There are also lessons for the Chinese government. The SARS outbreak of 2003 originated in a Chinese wet market when a bat-like coronavirus spread to humans. Yet China did not take all the steps necessary to reduce the risks of another coronavirus outbreak. And here we are today. If the natural-origin theory of SARS-CoV-2 is correct, animal-to-human virus transmission in China, probably associated with the wet market industry, happened again in late 2019, and this time with catastrophic consequences. The embarrassment to the Chinese government is sufficient to explain some aspects of its secrecy and/or cover-ups over the events in Wuhan in late 2019, and its later attempts to deflect the blame elsewhere. Moving forward, China must seriously deal with its wet markets and the wild animal trade, whatever the economic and cultural consequences. It has a responsibility to the rest of the world to act decisively.

The dueling lab-leak and natural-origin controversies will probably continue, not least because key political and science proponents have taken entrenched positions — their egos are involved. But however Covid-19 originated, enough knowledge has already been accumulated that can reduce the risks of further pandemics if applied by the world’s virologists and the Chinese government. Applying those insights should be the priority moving forward. And it seems to me more important that we focus on stopping SARS-CoV-2 from spreading further than from agonizing over exactly where it came from.

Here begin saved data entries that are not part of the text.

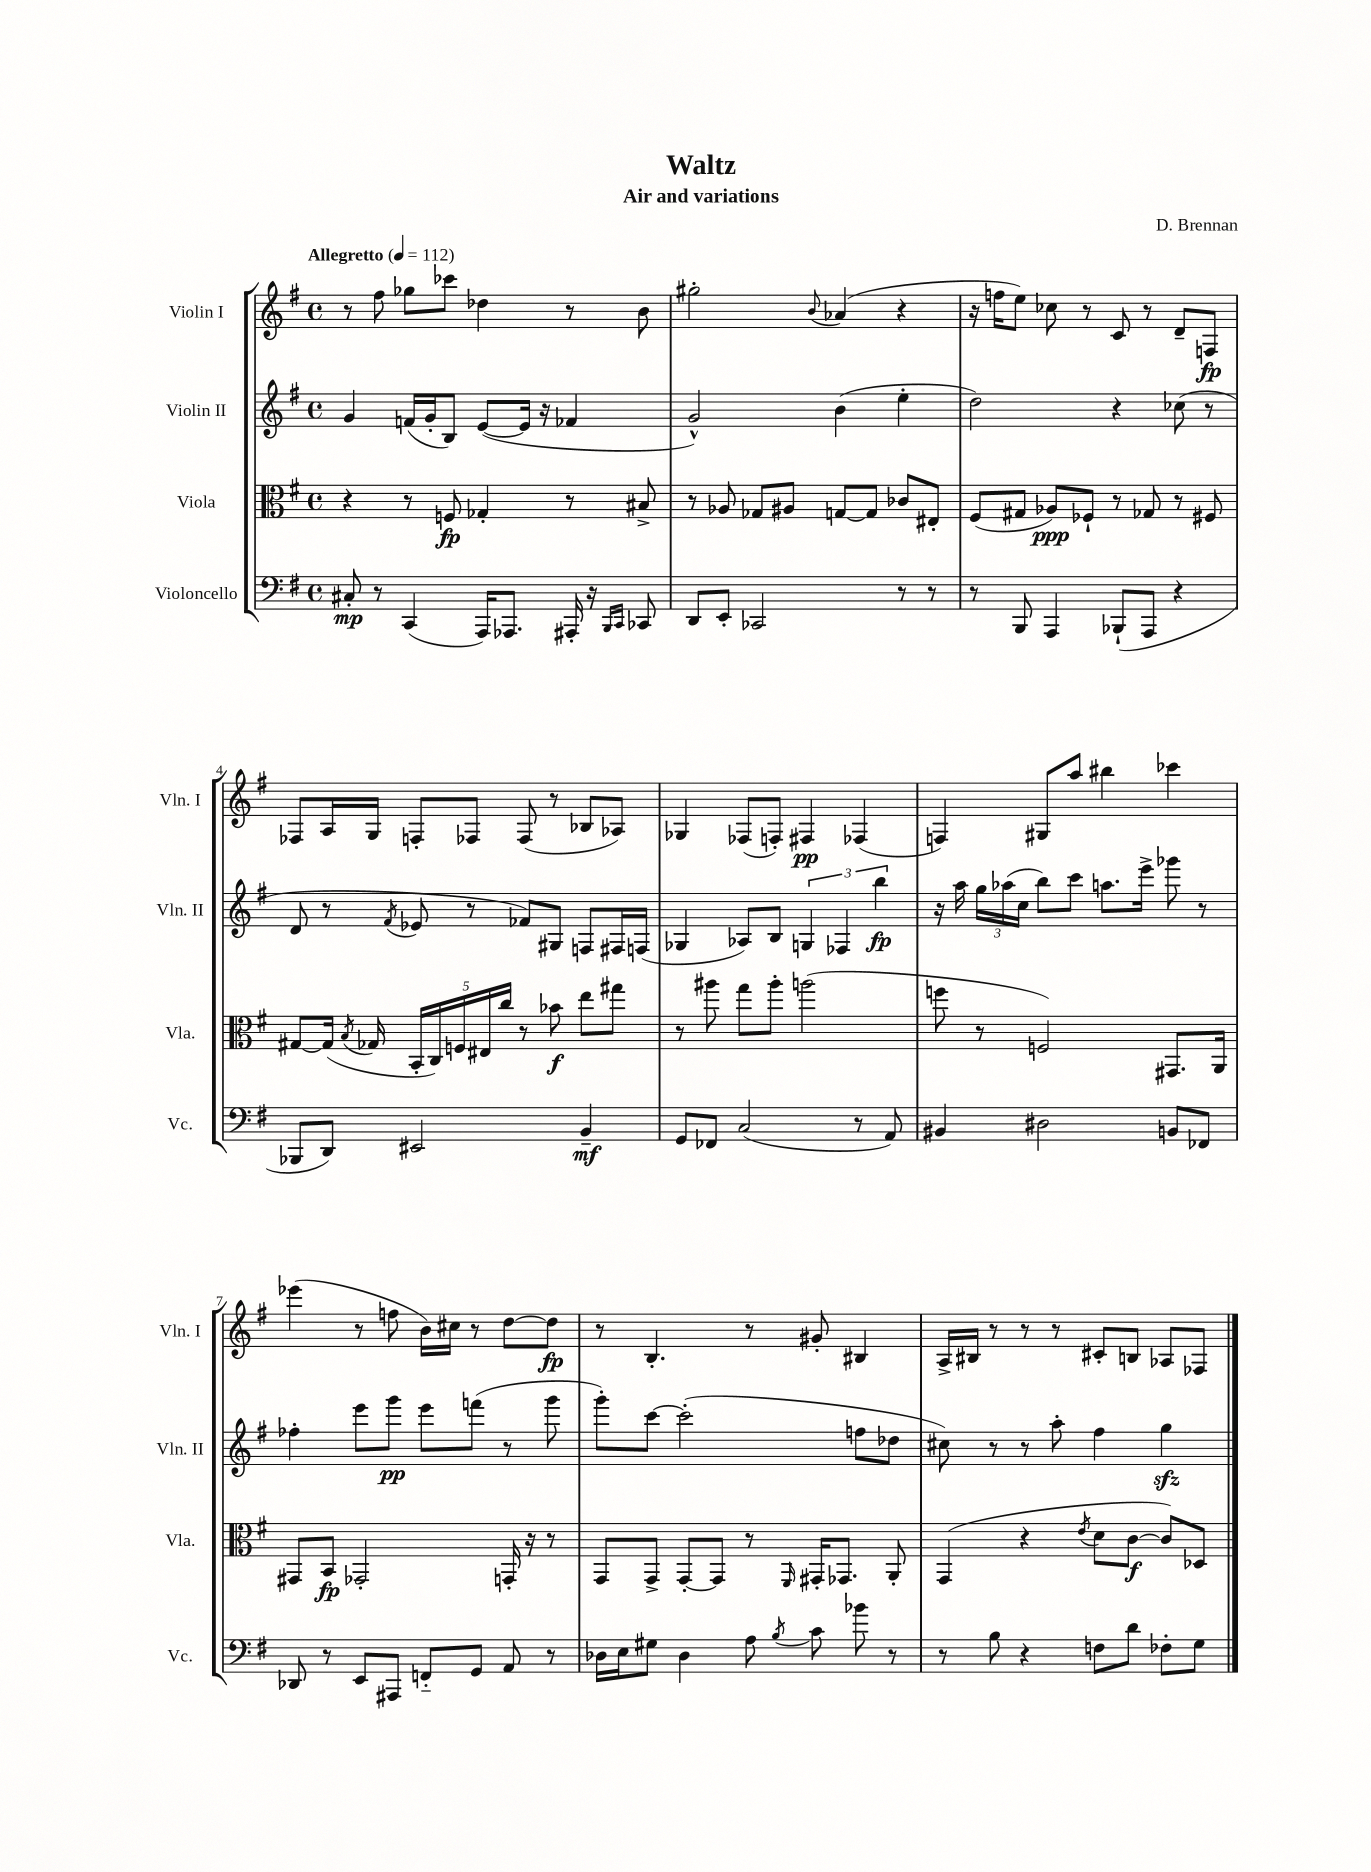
\header { title = "Waltz" composer = "D. Brennan" subtitle = "Air and variations" }
<<
\new StaffGroup <<
\new Staff = "s0" \with { instrumentName = "Violin I" shortInstrumentName = "Vln. I" } {
    \clef treble \key g \major \defaultTimeSignature \time 4/4 \tempo "Allegretto" 4 = 112
    \autoBeamOff r8 fis''8 ges''8[ ces'''8] des''4 r8 b'8 |
    gis''2-. \appoggiatura { b'8 } aes'4( r4 |
    r16 f''16[ e''8]) ces''8 r8 c'8 r8 d'8[-- f8]\fp |
    fes8[ a16 g16] f8[-. fes8] fes8( r8 bes8[ aes8]) |
    ges4 fes8[( f8]-.) fis4\pp fes4( |
    f4) gis8[ a''8] bis''4 ces'''4 |
    ees'''4( r8 f''8 b'16[) cis''16] r8 d''8[~ d''8]\fp |
    r8 b4.-. r8 gis'8-. bis4 |
    a16[-> bis16] r8 r8 r8 cis'8[-. b8] aes8[ fes8] \bar "|." |
}
\new Staff = "s1" \with { instrumentName = "Violin II" shortInstrumentName = "Vln. II" } {
    \clef treble \key g \major \defaultTimeSignature \time 4/4
    \autoBeamOff g'4 f'16[( g'16-. b8]) e'8[~( e'16] r16 fes'4 |
    g'2-^) b'4( e''4-. |
    d''2) r4 ces''8( r8 |
    d'8 r8 \acciaccatura { fis'8 } ees'8 r8 fes'8[) gis8] f8[ fis16 f16]( |
    ges4 aes8[) b8] \tuplet 3/2 { g4 fes4 b''4\fp } |
    r16 a''16 \tuplet 3/2 { g''16[ aes''16( c''16] } b''8[) c'''8] a''8.[ e'''16]-> ges'''8 r8 |
    fes''4-. e'''8[ g'''8]\pp e'''8[ f'''8]( r8 g'''8 |
    g'''8[-.) c'''8]~ c'''2-.( f''8[ des''8] |
    cis''8) r8 r8 a''8-. fis''4 g''4\sfz \bar "|." |
}
\new Staff = "s2" \with { instrumentName = "Viola" shortInstrumentName = "Vla." } {
    \clef alto \key g \major \defaultTimeSignature \time 4/4
    \autoBeamOff r4 r8 f8\fp ges4-. r8 bis8-> |
    r8 aes8 ges8[ ais8] g8[~ g8] ces'8[ eis8]-. |
    fis8[( gis8] aes8[\ppp) fes8]-! r8 ges8 r8 fis8 |
    gis8[~ gis16]( \acciaccatura { b8 } ges16 \tuplet 5/4 { b,16[-. c16) f16 eis16 c''16] } r8 bes'8\f e''8[ gis''8] |
    r8 ais''8 g''8[ ais''8]-. a''2( |
    f''8 r8 f2) gis,8.[ a,16] |
    gis,8[ b,8]\fp ges,2-. g,16-. r16 r8 |
    g,8[ g,8]-> g,8[~-. g,8] r8 \grace { fis,16 } gis,16[-. ges,8.] a,8-. |
    g,4( r4 \acciaccatura { e'8 } d'8[ c'8]~\f c'8[) des8] \bar "|." |
}
\new Staff = "s3" \with { instrumentName = "Violoncello" shortInstrumentName = "Vc." } {
    \clef bass \key g \major \defaultTimeSignature \time 4/4
    \autoBeamOff cis8-.\mp r8 c,4( a,,16[) aes,,8.] ais,,16-. r16 \grace { b,,16[ c,16] } ces,8 |
    d,8[ e,8]-. ces,2 r8 r8 |
    r8 b,,8 a,,4 bes,,8[-!( a,,8] r4 |
    bes,,8[ d,8]) eis,2 b,4--\mf |
    g,8[ fes,8] c2( r8 a,8) |
    bis,4 dis2 b,8[ fes,8] |
    des,8 r8 e,8[ ais,,8] f,8[-_ g,8] a,8 r8 |
    des16[ e16 gis8] des4 a8 \acciaccatura { b8 } c'8 bes'8 r8 |
    r8 b8 r4 f8[ d'8] fes8[-. g8] \bar "|." |
}
>>
>>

One final point: While it is important to understand a catastrophic event like the Covid-19 pandemic, all of us, perhaps, should be careful what we wish for. Suppose that the western world collectively concluded that the leak of a virus from the Wuhan Institute of Virology was responsible for the pandemic but was unable to provide sufficient proof to convince the Chinese government. The likely outcome would be a diplomatic and trade war that could drive a global economic depression — or worse. To justify such an outcome, the standard of proof for the origin of Covid-19 must be immaculate, and not merely based on the political rhetoric and scientific speculation that have been rife during the past two years.

John P. Moore is a professor of microbiology and immunology at Weill Cornell Medicine in New York City. His research is funded in part by grants from the National Institutes of Health for HIV virology and vaccine development.